Pervasive Sharing of Genetic Effects in Autoimmune Disease

• Published in: PLoS genetics Vol. 7; no. 8; p. e1002254
• Main Authors: Cotsapas, Chris, Voight, Benjamin F., Rossin, Elizabeth, Lage, Kasper, Neale, Benjamin M., Wallace, Chris, Abecasis, Gonçalo R., Barrett, Jeffrey C., Behrens, Timothy, Cho, Judy, De Jager, Philip L., Elder, James T., Graham, Robert R., Gregersen, Peter, Klareskog, Lars, Siminovitch, Katherine A., van Heel, David A., Wijmenga, Cisca, Worthington, Jane, Todd, John A., Hafler, David A., Rich, Stephen S., Daly, Mark J.
• Format: Journal Article
• Language: English
• Published: United States Public Library of Science 01.08.2011; Public Library of Science (PLoS)

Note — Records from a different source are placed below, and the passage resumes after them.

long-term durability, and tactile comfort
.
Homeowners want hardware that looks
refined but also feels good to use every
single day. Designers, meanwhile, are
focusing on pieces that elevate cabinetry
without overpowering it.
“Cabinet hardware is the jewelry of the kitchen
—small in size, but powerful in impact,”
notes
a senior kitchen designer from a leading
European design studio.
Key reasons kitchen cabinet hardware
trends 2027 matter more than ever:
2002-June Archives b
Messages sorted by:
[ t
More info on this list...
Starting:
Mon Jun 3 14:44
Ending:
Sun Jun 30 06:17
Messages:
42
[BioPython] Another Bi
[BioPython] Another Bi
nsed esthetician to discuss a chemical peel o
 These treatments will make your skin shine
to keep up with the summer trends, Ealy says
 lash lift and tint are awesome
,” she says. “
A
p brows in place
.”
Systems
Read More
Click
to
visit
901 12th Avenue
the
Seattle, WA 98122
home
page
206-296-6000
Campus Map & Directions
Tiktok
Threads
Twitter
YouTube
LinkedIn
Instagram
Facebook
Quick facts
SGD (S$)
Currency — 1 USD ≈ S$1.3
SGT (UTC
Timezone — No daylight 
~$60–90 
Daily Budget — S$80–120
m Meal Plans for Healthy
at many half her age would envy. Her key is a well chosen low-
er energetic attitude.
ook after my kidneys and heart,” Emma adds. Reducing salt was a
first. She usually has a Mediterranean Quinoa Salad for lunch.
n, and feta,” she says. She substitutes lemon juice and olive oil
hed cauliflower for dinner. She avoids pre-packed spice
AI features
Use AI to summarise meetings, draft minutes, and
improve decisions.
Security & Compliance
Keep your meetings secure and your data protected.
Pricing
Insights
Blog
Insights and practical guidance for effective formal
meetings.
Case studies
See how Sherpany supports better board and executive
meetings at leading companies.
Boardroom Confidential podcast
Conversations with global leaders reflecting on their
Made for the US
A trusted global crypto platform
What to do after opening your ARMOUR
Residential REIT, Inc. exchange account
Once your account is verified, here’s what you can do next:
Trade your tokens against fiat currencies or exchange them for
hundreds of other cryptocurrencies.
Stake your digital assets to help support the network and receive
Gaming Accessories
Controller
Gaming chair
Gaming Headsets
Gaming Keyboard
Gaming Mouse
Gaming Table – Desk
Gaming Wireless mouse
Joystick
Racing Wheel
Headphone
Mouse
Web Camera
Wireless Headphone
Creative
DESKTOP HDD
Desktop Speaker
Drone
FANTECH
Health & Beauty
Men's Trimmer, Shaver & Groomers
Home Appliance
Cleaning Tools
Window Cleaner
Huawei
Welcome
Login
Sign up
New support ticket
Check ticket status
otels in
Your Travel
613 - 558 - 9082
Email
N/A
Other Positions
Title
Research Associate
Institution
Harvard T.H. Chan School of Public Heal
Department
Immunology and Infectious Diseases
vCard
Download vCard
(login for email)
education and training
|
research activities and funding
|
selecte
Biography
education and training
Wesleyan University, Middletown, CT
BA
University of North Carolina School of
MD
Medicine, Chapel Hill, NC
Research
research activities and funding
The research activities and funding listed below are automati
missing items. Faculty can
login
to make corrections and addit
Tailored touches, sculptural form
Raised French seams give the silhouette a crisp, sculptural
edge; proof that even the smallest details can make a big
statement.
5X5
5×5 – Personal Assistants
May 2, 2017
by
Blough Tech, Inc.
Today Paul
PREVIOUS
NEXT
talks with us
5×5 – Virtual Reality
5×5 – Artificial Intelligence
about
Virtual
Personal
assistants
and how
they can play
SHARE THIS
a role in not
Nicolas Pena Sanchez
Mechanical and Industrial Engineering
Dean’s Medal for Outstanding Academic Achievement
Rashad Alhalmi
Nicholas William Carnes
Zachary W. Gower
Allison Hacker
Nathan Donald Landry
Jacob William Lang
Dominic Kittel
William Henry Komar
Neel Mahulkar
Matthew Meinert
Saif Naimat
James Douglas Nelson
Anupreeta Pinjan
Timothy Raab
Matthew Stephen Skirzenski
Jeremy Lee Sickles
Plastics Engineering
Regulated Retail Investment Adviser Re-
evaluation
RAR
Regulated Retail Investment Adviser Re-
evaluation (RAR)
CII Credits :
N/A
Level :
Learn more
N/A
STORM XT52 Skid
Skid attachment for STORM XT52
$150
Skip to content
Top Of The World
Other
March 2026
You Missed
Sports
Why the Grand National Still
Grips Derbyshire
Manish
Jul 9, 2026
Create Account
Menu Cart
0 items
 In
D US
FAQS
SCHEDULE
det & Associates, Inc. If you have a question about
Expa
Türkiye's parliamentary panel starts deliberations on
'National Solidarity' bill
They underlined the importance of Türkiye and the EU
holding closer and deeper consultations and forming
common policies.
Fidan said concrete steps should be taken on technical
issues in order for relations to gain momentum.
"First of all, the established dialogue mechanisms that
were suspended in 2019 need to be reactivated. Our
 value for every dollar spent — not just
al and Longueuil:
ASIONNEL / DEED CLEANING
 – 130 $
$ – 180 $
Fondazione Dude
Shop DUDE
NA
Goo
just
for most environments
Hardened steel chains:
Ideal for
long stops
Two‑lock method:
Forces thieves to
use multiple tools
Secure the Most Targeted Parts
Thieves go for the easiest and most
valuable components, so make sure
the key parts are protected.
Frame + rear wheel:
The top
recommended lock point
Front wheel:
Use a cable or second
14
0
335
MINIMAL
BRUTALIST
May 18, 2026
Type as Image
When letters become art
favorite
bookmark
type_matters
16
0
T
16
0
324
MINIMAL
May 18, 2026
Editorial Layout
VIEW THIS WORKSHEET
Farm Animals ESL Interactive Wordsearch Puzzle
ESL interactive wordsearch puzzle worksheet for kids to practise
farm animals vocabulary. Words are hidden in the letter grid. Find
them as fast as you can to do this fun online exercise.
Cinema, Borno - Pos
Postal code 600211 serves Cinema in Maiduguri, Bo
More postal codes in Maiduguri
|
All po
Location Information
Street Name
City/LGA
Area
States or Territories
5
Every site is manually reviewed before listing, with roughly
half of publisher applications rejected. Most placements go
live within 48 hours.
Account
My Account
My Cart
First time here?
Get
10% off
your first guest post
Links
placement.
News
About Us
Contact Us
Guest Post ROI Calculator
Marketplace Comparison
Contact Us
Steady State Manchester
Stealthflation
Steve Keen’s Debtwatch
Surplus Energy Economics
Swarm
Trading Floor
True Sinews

• Subjects: Autoimmune diseases; Autoimmune Diseases - genetics; Biology; Cluster Analysis; Comorbidity; Disease; Genetic aspects; Genetic Loci; Genetics; Genome-Wide Association Study; Humans; Immune system; Lupus; Phenotype; Polymorphism, Single Nucleotide; Protein Interaction Maps; Protein-protein interactions; Risk factors; Single nucleotide polymorphisms; United States
• ISSN: 1553-7404; 1553-7390; 1553-7404
• DOI: 10.1371/journal.pgen.1002254

Genome-wide association (GWA) studies have identified numerous, replicable, genetic associations between common single nucleotide polymorphisms (SNPs) and risk of common autoimmune and inflammatory (immune-mediated) diseases, some of which are shared between two diseases. Along with epidemiological and clinical evidence, this suggests that some genetic risk factors may be shared across diseases-as is the case with alleles in the Major Histocompatibility Locus. In this work we evaluate the extent of this sharing for 107 immune disease-risk SNPs in seven diseases: celiac disease, Crohn's disease, multiple sclerosis, psoriasis, rheumatoid arthritis, systemic lupus erythematosus, and type 1 diabetes. We have developed a novel statistic for Cross Phenotype Meta-Analysis (CPMA) which detects association of a SNP to multiple, but not necessarily all, phenotypes. With it, we find evidence that 47/107 (44%) immune-mediated disease risk SNPs are associated to multiple-but not all-immune-mediated diseases (SNP-wise P(CPMA)<0.01). We also show that distinct groups of interacting proteins are encoded near SNPs which predispose to the same subsets of diseases; we propose these as the mechanistic basis of shared disease risk. We are thus able to leverage genetic data across diseases to construct biological hypotheses about the underlying mechanism of pathogenesis.